* **Extracted page text data**
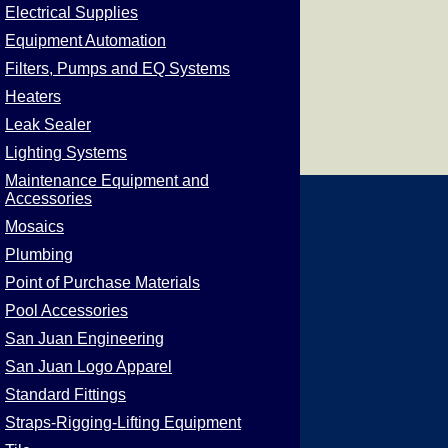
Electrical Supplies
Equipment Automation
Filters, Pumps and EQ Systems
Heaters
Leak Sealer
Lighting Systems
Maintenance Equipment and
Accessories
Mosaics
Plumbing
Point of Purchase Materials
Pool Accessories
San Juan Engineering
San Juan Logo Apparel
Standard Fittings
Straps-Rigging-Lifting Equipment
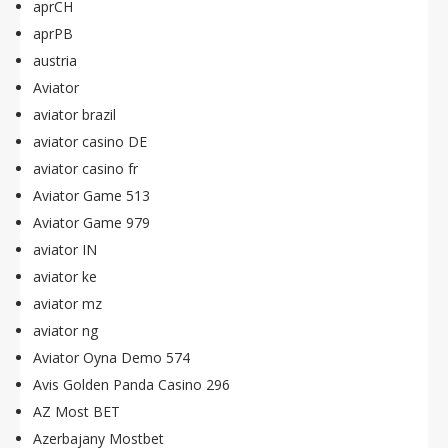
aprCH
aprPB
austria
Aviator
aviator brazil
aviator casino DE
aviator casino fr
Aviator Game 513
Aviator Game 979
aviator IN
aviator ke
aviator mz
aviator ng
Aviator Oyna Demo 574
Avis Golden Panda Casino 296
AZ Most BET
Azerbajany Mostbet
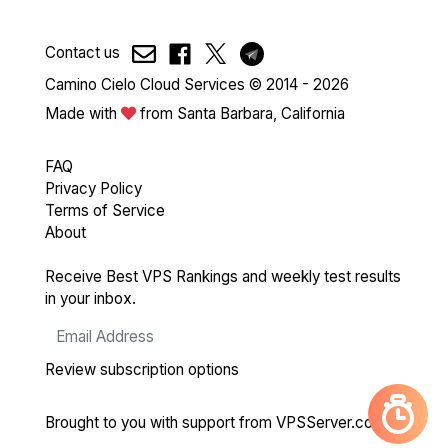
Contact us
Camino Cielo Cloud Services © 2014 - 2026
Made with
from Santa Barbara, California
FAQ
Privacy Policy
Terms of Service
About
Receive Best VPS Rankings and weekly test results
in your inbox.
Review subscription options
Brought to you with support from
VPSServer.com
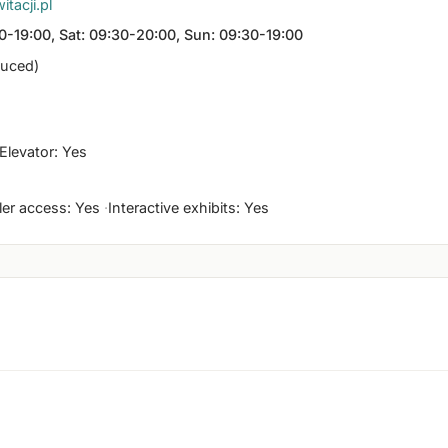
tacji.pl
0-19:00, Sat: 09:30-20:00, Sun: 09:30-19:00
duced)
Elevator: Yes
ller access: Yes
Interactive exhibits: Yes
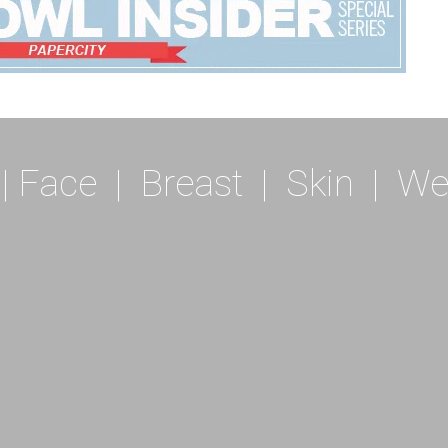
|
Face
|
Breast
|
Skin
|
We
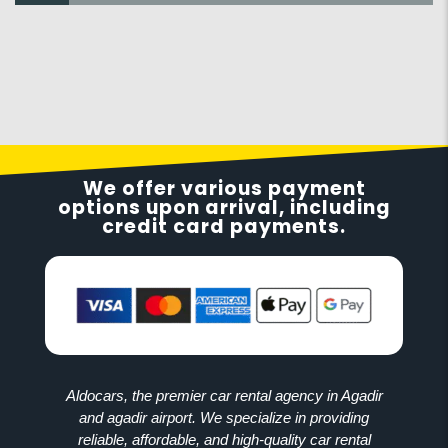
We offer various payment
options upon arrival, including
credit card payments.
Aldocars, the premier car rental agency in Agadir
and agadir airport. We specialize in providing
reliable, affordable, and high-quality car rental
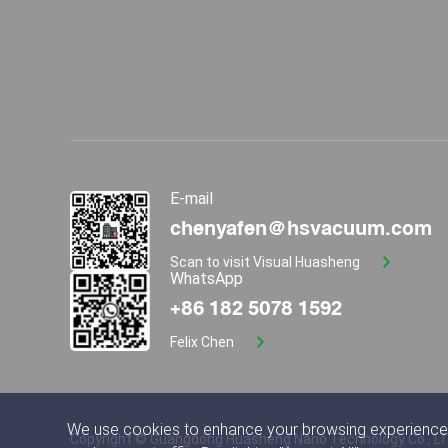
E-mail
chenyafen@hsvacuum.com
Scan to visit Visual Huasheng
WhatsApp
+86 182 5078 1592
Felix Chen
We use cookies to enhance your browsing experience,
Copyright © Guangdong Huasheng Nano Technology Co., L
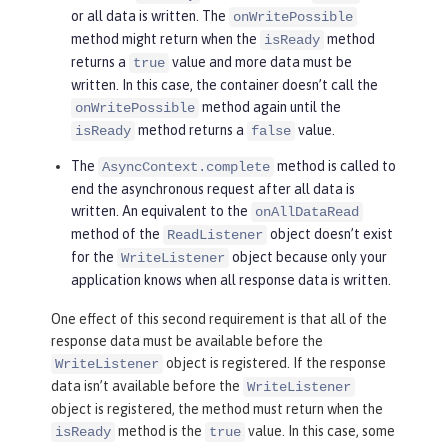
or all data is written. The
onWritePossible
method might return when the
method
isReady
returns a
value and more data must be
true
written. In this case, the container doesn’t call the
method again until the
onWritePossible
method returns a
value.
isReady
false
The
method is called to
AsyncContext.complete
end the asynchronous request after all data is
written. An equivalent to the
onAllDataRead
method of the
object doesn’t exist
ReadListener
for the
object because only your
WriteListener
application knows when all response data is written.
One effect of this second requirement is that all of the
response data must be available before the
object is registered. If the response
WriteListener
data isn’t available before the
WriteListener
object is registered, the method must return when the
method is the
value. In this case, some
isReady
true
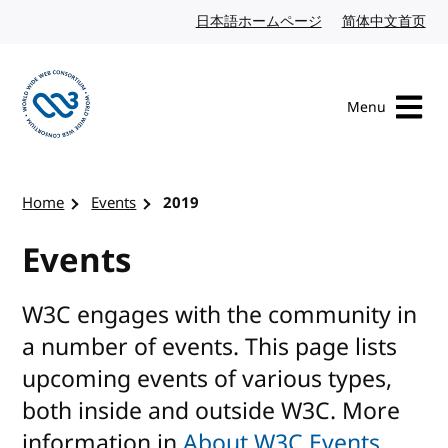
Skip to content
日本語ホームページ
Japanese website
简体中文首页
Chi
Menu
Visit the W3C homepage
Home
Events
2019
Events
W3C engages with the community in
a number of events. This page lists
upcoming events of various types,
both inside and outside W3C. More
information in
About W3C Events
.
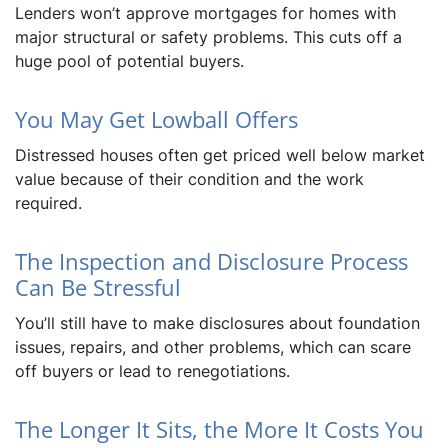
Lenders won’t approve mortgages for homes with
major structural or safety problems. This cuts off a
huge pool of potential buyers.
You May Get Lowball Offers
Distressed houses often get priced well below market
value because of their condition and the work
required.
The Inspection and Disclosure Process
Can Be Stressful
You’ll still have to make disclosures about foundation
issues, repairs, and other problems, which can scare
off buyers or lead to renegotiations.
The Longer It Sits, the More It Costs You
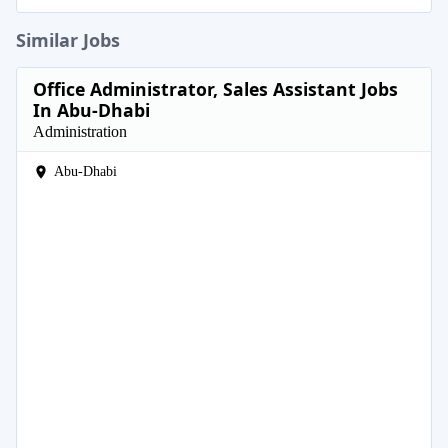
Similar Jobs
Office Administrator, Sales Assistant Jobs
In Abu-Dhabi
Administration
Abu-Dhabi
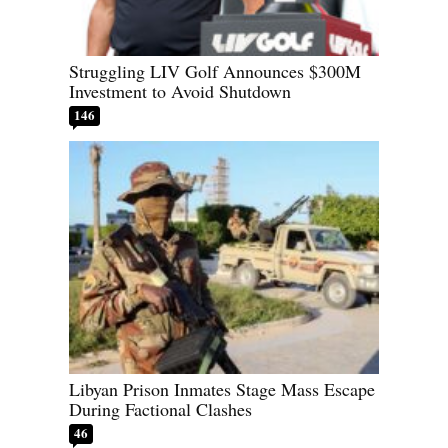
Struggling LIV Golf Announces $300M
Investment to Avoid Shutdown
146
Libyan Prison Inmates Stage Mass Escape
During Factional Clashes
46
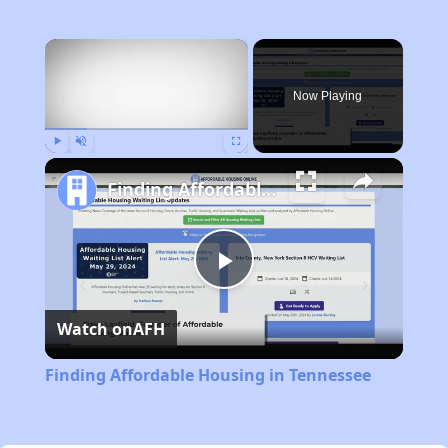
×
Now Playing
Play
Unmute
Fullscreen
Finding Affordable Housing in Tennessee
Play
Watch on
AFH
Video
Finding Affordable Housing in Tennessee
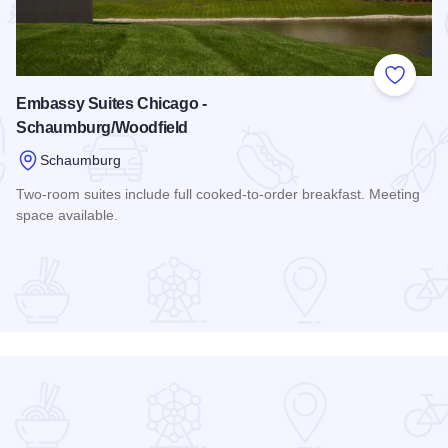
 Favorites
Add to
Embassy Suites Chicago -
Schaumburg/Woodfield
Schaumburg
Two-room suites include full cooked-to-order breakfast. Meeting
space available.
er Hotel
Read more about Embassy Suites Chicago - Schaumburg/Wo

* **WHAT TO DO**
Which lines above contain the word "problems"? List them.

* **RESULT OF THE EXERCISE**
major structural or safety problems. This cuts off a
issues, repairs, and other problems, which can scare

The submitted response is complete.